Things are getting quite interesting in the mainstream media. Here and there, something real is seeping through the omnipresent facade.
I read in an opinion paper in the New York Times (author: Maureen Dowd) that Biden was removed from the presidential race through a genuine “coup” or overthrow. It’s just an isolated article amidst the vast sea of media content that upholds the illusion of the day, but it’s still being picked up here and there in the mainstream media.
The content of the original article goes like this: Biden fell victim to an actual conspiracy by Obama, Pelosi, Schumer, and Jeffries. On alternative media, this conclusion was reached much earlier: the way Biden was removed from the race bears all the characteristics of a coup. This conclusion was drawn from a series of factors, including the fact that in the first days after the withdrawal, neither Biden himself nor people from his entourage publicly communicated about the withdrawal from the race, except through a letter signed by Biden “as if with a gun to his head.”
Is it a problem that a number of influential Democratic figures forced Biden behind the scenes to withdraw? Yes, because Biden was indeed democratically elected as the presidential candidate by millions of Democratic Party members. Kamala Harris was not democratically nominated at all.
The coup against Biden confronts Biden himself with a core characteristic of totalitarian systems. As Hannah Arendt already said: a totalitarian system always ultimately becomes a monster that devours its own children. Biden now knows this: he became a victim of the beast he himself abundantly fed.

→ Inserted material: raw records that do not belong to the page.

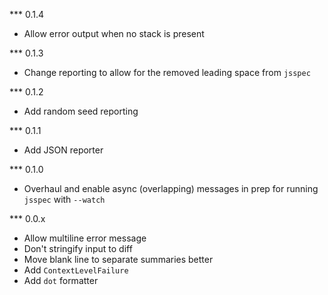 *** 0.1.4
* Allow error output when no stack is present

*** 0.1.3
* Change reporting to allow for the removed leading space from `jsspec`

*** 0.1.2
* Add random seed reporting

*** 0.1.1
* Add JSON reporter

*** 0.1.0
* Overhaul and enable async (overlapping) messages in prep for running `jsspec` with `--watch`

*** 0.0.x
* Allow multiline error message
* Don't stringify input to diff
* Move blank line to separate summaries better
* Add `ContextLevelFailure`
* Add `dot` formatter
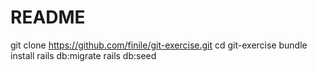 # README

git clone https://github.com/finile/git-exercise.git
cd git-exercise
bundle install
rails db:migrate
rails db:seed

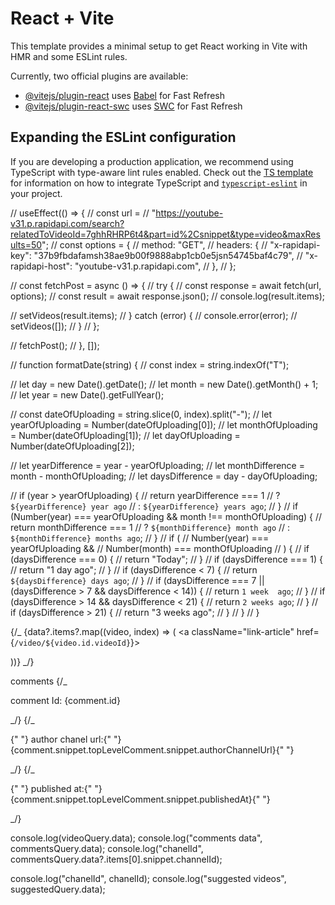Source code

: # React + Vite

This template provides a minimal setup to get React working in Vite with HMR and some ESLint rules.

Currently, two official plugins are available:

- [@vitejs/plugin-react](https://github.com/vitejs/vite-plugin-react/blob/main/packages/plugin-react) uses [Babel](https://babeljs.io/) for Fast Refresh
- [@vitejs/plugin-react-swc](https://github.com/vitejs/vite-plugin-react/blob/main/packages/plugin-react-swc) uses [SWC](https://swc.rs/) for Fast Refresh

## Expanding the ESLint configuration

If you are developing a production application, we recommend using TypeScript with type-aware lint rules enabled. Check out the [TS template](https://github.com/vitejs/vite/tree/main/packages/create-vite/template-react-ts) for information on how to integrate TypeScript and [`typescript-eslint`](https://typescript-eslint.io) in your project.

// useEffect(() => {
// const url =
// "https://youtube-v31.p.rapidapi.com/search?relatedToVideoId=7ghhRHRP6t4&part=id%2Csnippet&type=video&maxResults=50";
// const options = {
// method: "GET",
// headers: {
// "x-rapidapi-key": "37b9fbdafamsh38ae9b00f9888abp1cb0e5jsn54745baf4c79",
// "x-rapidapi-host": "youtube-v31.p.rapidapi.com",
// },
// };

// const fetchPost = async () => {
// try {
// const response = await fetch(url, options);
// const result = await response.json();
// console.log(result.items);

// setVideos(result.items);
// } catch (error) {
// console.error(error);
// setVideos([]);
// }
// };

// fetchPost();
// }, []);

// function formatDate(string) {
// const index = string.indexOf("T");

// let day = new Date().getDate();
// let month = new Date().getMonth() + 1;
// let year = new Date().getFullYear();

// const dateOfUploading = string.slice(0, index).split("-");
// let yearOfUploading = Number(dateOfUploading[0]);
// let monthOfUploading = Number(dateOfUploading[1]);
// let dayOfUploading = Number(dateOfUploading[2]);

// let yearDifference = year - yearOfUploading;
// let monthDifference = month - monthOfUploading;
// let daysDifference = day - dayOfUploading;

// if (year > yearOfUploading) {
// return yearDifference === 1
// ? `${yearDifference} year ago`
// : `${yearDifference} years ago`;
// }
// if (Number(year) === yearOfUploading && month !== monthOfUploading) {
// return monthDifference === 1
// ? `${monthDifference} month ago`
// : `${monthDifference} months ago`;
// }
// if (
// Number(year) === yearOfUploading &&
// Number(month) === monthOfUploading
// ) {
// if (daysDifference === 0) {
// return "Today";
// }
// if (daysDifference === 1) {
// return "1 day ago";
// }
// if (daysDifference < 7) {
// return `${daysDifference} days ago`;
// }
// if (daysDifference === 7 || (daysDifference > 7 && daysDifference < 14)) {
// return `1 week  ago`;
// }
// if (daysDifference > 14 && daysDifference < 21) {
// return `2 weeks ago`;
// }
// if (daysDifference > 21) {
// return "3 weeks ago";
// }
// }
// }

{/\_ {data?.items?.map((video, index) => (
<a className="link-article" href={`/video/${video.id.videoId}`}>

<Article
                key={index}
                thumbnail={video.snippet.thumbnails.default.url}
                title={video.snippet.title}
                chanel={video.snippet.channelTitle}
                time={formatDate(video.snippet.publishedAt)}
              />
</a>
))} _/}

comments
{/_ <p> comment Id: {comment.id} </p> _/}
{/\_ <p>
{" "}
author chanel url:{" "}
{comment.snippet.topLevelComment.snippet.authorChannelUrl}{" "}

</p> _/}
{/_ <p>
{" "}
published at:{" "}
{comment.snippet.topLevelComment.snippet.publishedAt}{" "}
</p> _/}

console.log(videoQuery.data);
console.log("comments data", commentsQuery.data);
console.log("chanelId", commentsQuery.data?.items[0].snippet.channelId);

console.log("chanelId", chanelId);
console.log("suggested videos", suggestedQuery.data);
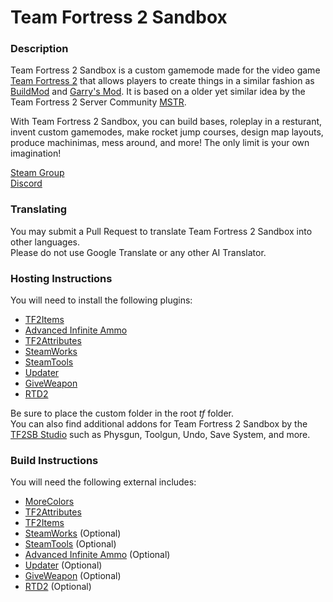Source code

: # Team Fortress 2 Sandbox
### Description
Team Fortress 2 Sandbox is a custom gamemode made for the video game [Team Fortress 2](https://store.steampowered.com/app/440/Team_Fortress_2/) that allows players to create things in a similar fashion as [BuildMod](https://sourceforge.net/projects/smbuildmod) and [Garry's Mod](https://store.steampowered.com/app/4000/Garrys_Mod/). It is based on a older yet similar idea by the Team Fortress 2 Server Community [MSTR](https://www.youtube.com/watch?v=jKcXxTijKxk).

With Team Fortress 2 Sandbox, you can build bases, roleplay in a resturant, invent custom gamemodes, make rocket jump courses, design map layouts, produce machinimas, mess around, and more! The only limit is your own imagination!

[Steam Group](http://steamcommunity.com/groups/TF2Sandbox)  
[Discord](http://discord.gg/7t2DRAQ)
### Translating
You may submit a Pull Request to translate Team Fortress 2 Sandbox into other languages.  
Please do not use Google Translate or any other AI Translator.
### Hosting Instructions
You will need to install the following plugins:
 - [TF2Items](https://forums.alliedmods.net/showthread.php?t=115100)
 - [Advanced Infinite Ammo](https://forums.alliedmods.net/showthread.php?p=1754217)
 - [TF2Attributes](https://forums.alliedmods.net/showthread.php?t=210221)
 - [SteamWorks](https://forums.alliedmods.net/showthread.php?t=229556)
 - [SteamTools](https://builds.limetech.io/?p=steamtools)
 - [Updater](https://forums.alliedmods.net/showthread.php?t=169095)
 - [GiveWeapon](https://forums.alliedmods.net/showthread.php?t=141962)
 - [RTD2](https://forums.alliedmods.net/showthread.php?t=278579)

Be sure to place the custom folder in the root *tf* folder.  
You can also find additional addons for Team Fortress 2 Sandbox by the [TF2SB Studio](https://github.com/tf2-sandbox-studio) such as Physgun, Toolgun, Undo, Save System, and more.
### Build Instructions
You will need the following external includes:
 - [MoreColors](https://forums.alliedmods.net/showthread.php?t=185016)
 - [TF2Attributes](https://forums.alliedmods.net/showthread.php?t=210221)
 - [TF2Items](https://forums.alliedmods.net/showthread.php?t=115100)
 - [SteamWorks](https://forums.alliedmods.net/showthread.php?t=229556) (Optional)
 - [SteamTools](https://builds.limetech.io/?p=steamtools) (Optional)
 - [Advanced Infinite Ammo](https://forums.alliedmods.net/showthread.php?p=1754217) (Optional)
 - [Updater](https://forums.alliedmods.net/showpost.php?p=2483353&postcount=580) (Optional)
 - [GiveWeapon](https://forums.alliedmods.net/showthread.php?t=141962) (Optional)
 - [RTD2](https://forums.alliedmods.net/showthread.php?t=278579) (Optional)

That rising beast is, of course, not merely an American affair. It is a global phenomenon. The social dynamics set in motion by the riots in Great Britain illustrate this abundantly, for example. What is happening in Great Britain is socially so important that I will dedicate a separate article to it, but I will already touch on it here.
The totalitarian censorship there entered the next stage. People who articulated a dissident opinion on social media are now being imprisoned almost arbitrarily. In some cases, the posts indeed incite violence to some extent; but in other cases, it’s hard to detect anything in the post that could be legally sanctionable. And ultimately, this is exactly what the legislator announces: the post doesn’t have to be illegal for social media platforms to be forced to censor it.
In this way, the totalitarian system achieves something typical: it cancels every law (see, for example, Solzhenitsyn’s “there is no law”) and replaces it with a system of ad hoc rules that whirls around and ultimately descends into radical absurdity. In that sense, totalitarian systems are variants and outgrowths of the bureaucratization of society:
In a fully developed bureaucracy there is nobody left with whom one can argue, to whom one can present grievances, on whom the pressures of power can be exerted. Bureaucracy is the form of government in which everybody is deprived of political freedom, of the power to act; for the rule by Nobody is not no-rule, and where all are equally powerless, we have a tyranny without a tyrant.
Hannah Arendt, On Violence
Ultimately, in such a bureaucratic-totalitarian system, every psychological anchor that the law normally provides is lost. In place of the law is a completely irrational and inconsistent rule system. In this way, our rationalist culture culminates in exactly the opposite of what it sought to achieve.
The absurd, suffocating networks of rules first turn against those who do not want to go along with the system. But those who do engage with the system also fall prey to it, narrowly escaping, if at all, the machine they themselves built.
In a totalitarian system, no one is safe; everything and everyone can fall under the rules that are rewritten daily on the walls of Animal Farm by the pigs in charge. This gives us a glimpse of what the coming years will mainly bring: unimaginable chaos and psychological dislocation. And the only anchor will be precisely what our rationalist Enlightenment society pushed to the background: loyalty to ethical principles even if it means losing whatever you possess in the world of appearances.